**JOB**
Leave the pictures out and write out exactly the lines from the top of the entries through the line containing "Optimistisches Szenario | |".

**SUPPLIED ENTRIES**

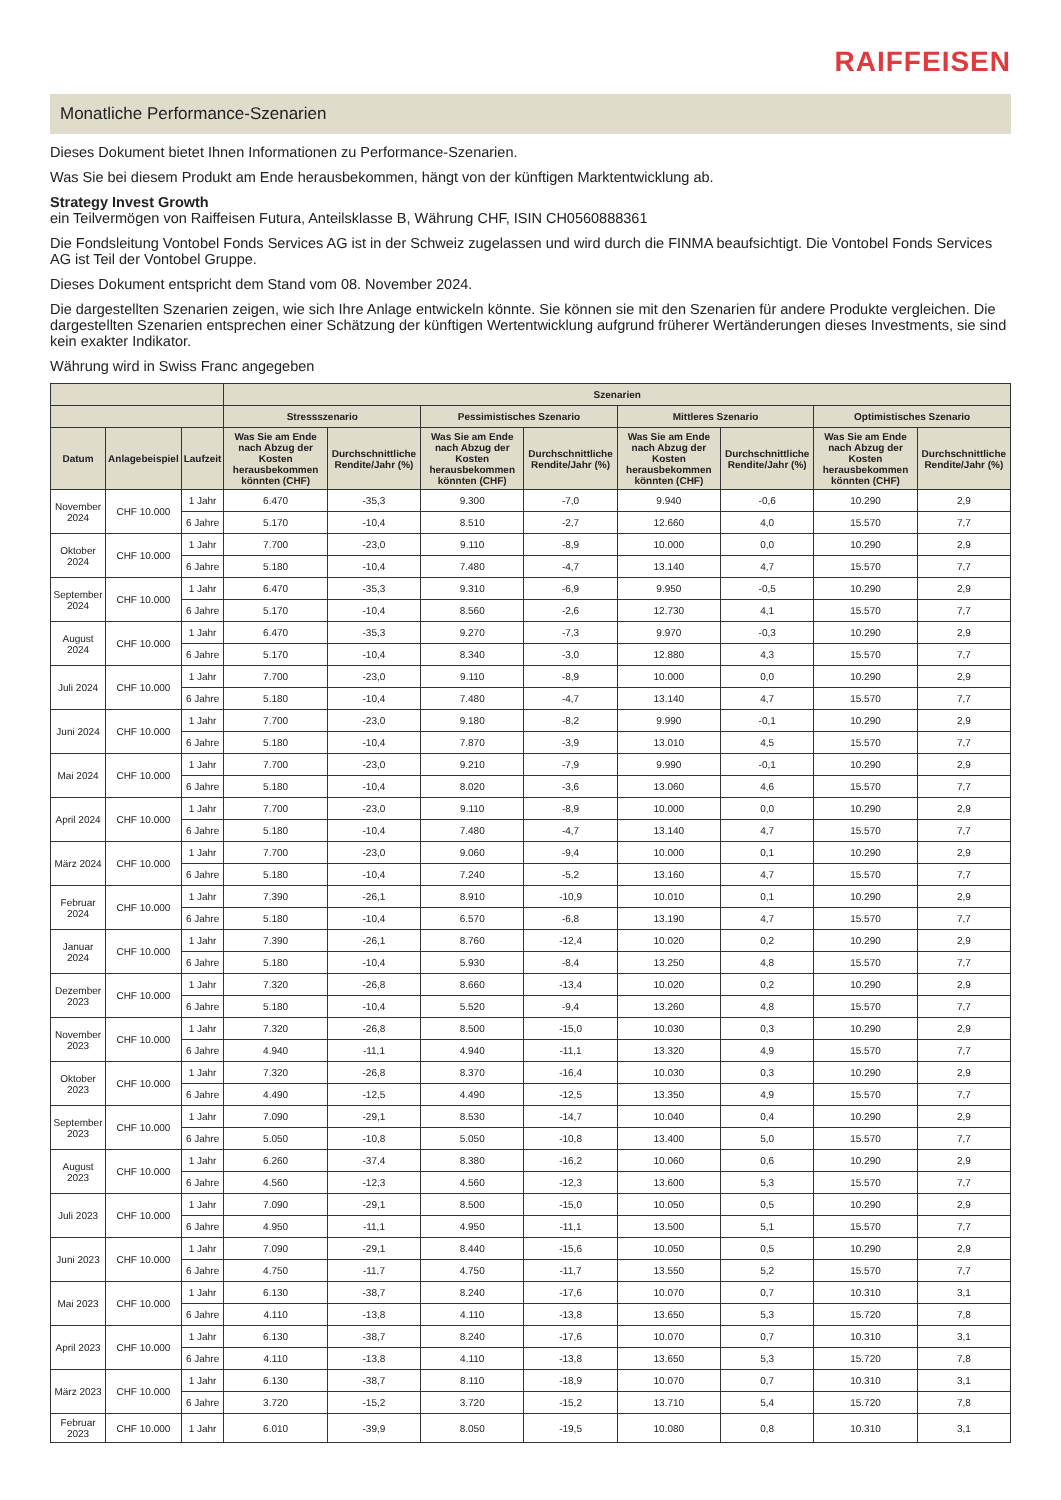RAIFFEISEN
Monatliche Performance-Szenarien
Dieses Dokument bietet Ihnen Informationen zu Performance-Szenarien.
Was Sie bei diesem Produkt am Ende herausbekommen, hängt von der künftigen Marktentwicklung ab.
Strategy Invest Growth
ein Teilvermögen von Raiffeisen Futura, Anteilsklasse B, Währung CHF, ISIN CH0560888361
Die Fondsleitung Vontobel Fonds Services AG ist in der Schweiz zugelassen und wird durch die FINMA beaufsichtigt. Die Vontobel Fonds Services AG ist Teil der Vontobel Gruppe.
Dieses Dokument entspricht dem Stand vom 08. November 2024.
Die dargestellten Szenarien zeigen, wie sich Ihre Anlage entwickeln könnte. Sie können sie mit den Szenarien für andere Produkte vergleichen. Die dargestellten Szenarien entsprechen einer Schätzung der künftigen Wertentwicklung aufgrund früherer Wertänderungen dieses Investments, sie sind kein exakter Indikator.
Währung wird in Swiss Franc angegeben
| | | | Szenarien | | | | | | | |
| --- | --- | --- | --- | --- | --- | --- | --- | --- | --- | --- |
| | | | Stressszenario | | Pessimistisches Szenario | | Mittleres Szenario | | Optimistisches Szenario | |
| Datum | Anlagebeispiel | Laufzeit | Was Sie am Ende nach Abzug der Kosten herausbekommen könnten (CHF) | Durchschnittliche Rendite/Jahr (%) | Was Sie am Ende nach Abzug der Kosten herausbekommen könnten (CHF) | Durchschnittliche Rendite/Jahr (%) | Was Sie am Ende nach Abzug der Kosten herausbekommen könnten (CHF) | Durchschnittliche Rendite/Jahr (%) | Was Sie am Ende nach Abzug der Kosten herausbekommen könnten (CHF) | Durchschnittliche Rendite/Jahr (%) |
| November 2024 | CHF 10.000 | 1 Jahr | 6.470 | -35,3 | 9.300 | -7,0 | 9.940 | -0,6 | 10.290 | 2,9 |
| | | 6 Jahre | 5.170 | -10,4 | 8.510 | -2,7 | 12.660 | 4,0 | 15.570 | 7,7 |
| Oktober 2024 | CHF 10.000 | 1 Jahr | 7.700 | -23,0 | 9.110 | -8,9 | 10.000 | 0,0 | 10.290 | 2,9 |
| | | 6 Jahre | 5.180 | -10,4 | 7.480 | -4,7 | 13.140 | 4,7 | 15.570 | 7,7 |
| September 2024 | CHF 10.000 | 1 Jahr | 6.470 | -35,3 | 9.310 | -6,9 | 9.950 | -0,5 | 10.290 | 2,9 |
| | | 6 Jahre | 5.170 | -10,4 | 8.560 | -2,6 | 12.730 | 4,1 | 15.570 | 7,7 |
| August 2024 | CHF 10.000 | 1 Jahr | 6.470 | -35,3 | 9.270 | -7,3 | 9.970 | -0,3 | 10.290 | 2,9 |
| | | 6 Jahre | 5.170 | -10,4 | 8.340 | -3,0 | 12.880 | 4,3 | 15.570 | 7,7 |
| Juli 2024 | CHF 10.000 | 1 Jahr | 7.700 | -23,0 | 9.110 | -8,9 | 10.000 | 0,0 | 10.290 | 2,9 |
| | | 6 Jahre | 5.180 | -10,4 | 7.480 | -4,7 | 13.140 | 4,7 | 15.570 | 7,7 |
| Juni 2024 | CHF 10.000 | 1 Jahr | 7.700 | -23,0 | 9.180 | -8,2 | 9.990 | -0,1 | 10.290 | 2,9 |
| | | 6 Jahre | 5.180 | -10,4 | 7.870 | -3,9 | 13.010 | 4,5 | 15.570 | 7,7 |
| Mai 2024 | CHF 10.000 | 1 Jahr | 7.700 | -23,0 | 9.210 | -7,9 | 9.990 | -0,1 | 10.290 | 2,9 |
| | | 6 Jahre | 5.180 | -10,4 | 8.020 | -3,6 | 13.060 | 4,6 | 15.570 | 7,7 |
| April 2024 | CHF 10.000 | 1 Jahr | 7.700 | -23,0 | 9.110 | -8,9 | 10.000 | 0,0 | 10.290 | 2,9 |
| | | 6 Jahre | 5.180 | -10,4 | 7.480 | -4,7 | 13.140 | 4,7 | 15.570 | 7,7 |
| März 2024 | CHF 10.000 | 1 Jahr | 7.700 | -23,0 | 9.060 | -9,4 | 10.000 | 0,1 | 10.290 | 2,9 |
| | | 6 Jahre | 5.180 | -10,4 | 7.240 | -5,2 | 13.160 | 4,7 | 15.570 | 7,7 |
| Februar 2024 | CHF 10.000 | 1 Jahr | 7.390 | -26,1 | 8.910 | -10,9 | 10.010 | 0,1 | 10.290 | 2,9 |
| | | 6 Jahre | 5.180 | -10,4 | 6.570 | -6,8 | 13.190 | 4,7 | 15.570 | 7,7 |
| Januar 2024 | CHF 10.000 | 1 Jahr | 7.390 | -26,1 | 8.760 | -12,4 | 10.020 | 0,2 | 10.290 | 2,9 |
| | | 6 Jahre | 5.180 | -10,4 | 5.930 | -8,4 | 13.250 | 4,8 | 15.570 | 7,7 |
| Dezember 2023 | CHF 10.000 | 1 Jahr | 7.320 | -26,8 | 8.660 | -13,4 | 10.020 | 0,2 | 10.290 | 2,9 |
| | | 6 Jahre | 5.180 | -10,4 | 5.520 | -9,4 | 13.260 | 4,8 | 15.570 | 7,7 |
| November 2023 | CHF 10.000 | 1 Jahr | 7.320 | -26,8 | 8.500 | -15,0 | 10.030 | 0,3 | 10.290 | 2,9 |
| | | 6 Jahre | 4.940 | -11,1 | 4.940 | -11,1 | 13.320 | 4,9 | 15.570 | 7,7 |
| Oktober 2023 | CHF 10.000 | 1 Jahr | 7.320 | -26,8 | 8.370 | -16,4 | 10.030 | 0,3 | 10.290 | 2,9 |
| | | 6 Jahre | 4.490 | -12,5 | 4.490 | -12,5 | 13.350 | 4,9 | 15.570 | 7,7 |
| September 2023 | CHF 10.000 | 1 Jahr | 7.090 | -29,1 | 8.530 | -14,7 | 10.040 | 0,4 | 10.290 | 2,9 |
| | | 6 Jahre | 5.050 | -10,8 | 5.050 | -10,8 | 13.400 | 5,0 | 15.570 | 7,7 |
| August 2023 | CHF 10.000 | 1 Jahr | 6.260 | -37,4 | 8.380 | -16,2 | 10.060 | 0,6 | 10.290 | 2,9 |
| | | 6 Jahre | 4.560 | -12,3 | 4.560 | -12,3 | 13.600 | 5,3 | 15.570 | 7,7 |
| Juli 2023 | CHF 10.000 | 1 Jahr | 7.090 | -29,1 | 8.500 | -15,0 | 10.050 | 0,5 | 10.290 | 2,9 |
| | | 6 Jahre | 4.950 | -11,1 | 4.950 | -11,1 | 13.500 | 5,1 | 15.570 | 7,7 |
| Juni 2023 | CHF 10.000 | 1 Jahr | 7.090 | -29,1 | 8.440 | -15,6 | 10.050 | 0,5 | 10.290 | 2,9 |
| | | 6 Jahre | 4.750 | -11,7 | 4.750 | -11,7 | 13.550 | 5,2 | 15.570 | 7,7 |
| Mai 2023 | CHF 10.000 | 1 Jahr | 6.130 | -38,7 | 8.240 | -17,6 | 10.070 | 0,7 | 10.310 | 3,1 |
| | | 6 Jahre | 4.110 | -13,8 | 4.110 | -13,8 | 13.650 | 5,3 | 15.720 | 7,8 |
| April 2023 | CHF 10.000 | 1 Jahr | 6.130 | -38,7 | 8.240 | -17,6 | 10.070 | 0,7 | 10.310 | 3,1 |
| | | 6 Jahre | 4.110 | -13,8 | 4.110 | -13,8 | 13.650 | 5,3 | 15.720 | 7,8 |
| März 2023 | CHF 10.000 | 1 Jahr | 6.130 | -38,7 | 8.110 | -18,9 | 10.070 | 0,7 | 10.310 | 3,1 |
| | | 6 Jahre | 3.720 | -15,2 | 3.720 | -15,2 | 13.710 | 5,4 | 15.720 | 7,8 |
| Februar 2023 | CHF 10.000 | 1 Jahr | 6.010 | -39,9 | 8.050 | -19,5 | 10.080 | 0,8 | 10.310 | 3,1 |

**RESULT**
RAIFFEISEN
Monatliche Performance-Szenarien
Dieses Dokument bietet Ihnen Informationen zu Performance-Szenarien.
Was Sie bei diesem Produkt am Ende herausbekommen, hängt von der künftigen Marktentwicklung ab.
Strategy Invest Growth
ein Teilvermögen von Raiffeisen Futura, Anteilsklasse B, Währung CHF, ISIN CH0560888361
Die Fondsleitung Vontobel Fonds Services AG ist in der Schweiz zugelassen und wird durch die FINMA beaufsichtigt. Die Vontobel Fonds Services AG ist Teil der Vontobel Gruppe.
Dieses Dokument entspricht dem Stand vom 08. November 2024.
Die dargestellten Szenarien zeigen, wie sich Ihre Anlage entwickeln könnte. Sie können sie mit den Szenarien für andere Produkte vergleichen. Die dargestellten Szenarien entsprechen einer Schätzung der künftigen Wertentwicklung aufgrund früherer Wertänderungen dieses Investments, sie sind kein exakter Indikator.
Währung wird in Swiss Franc angegeben
| | | | Szenarien | | | | | | | |
| --- | --- | --- | --- | --- | --- | --- | --- | --- | --- | --- |
| | | | Stressszenario | | Pessimistisches Szenario | | Mittleres Szenario | | Optimistisches Szenario | |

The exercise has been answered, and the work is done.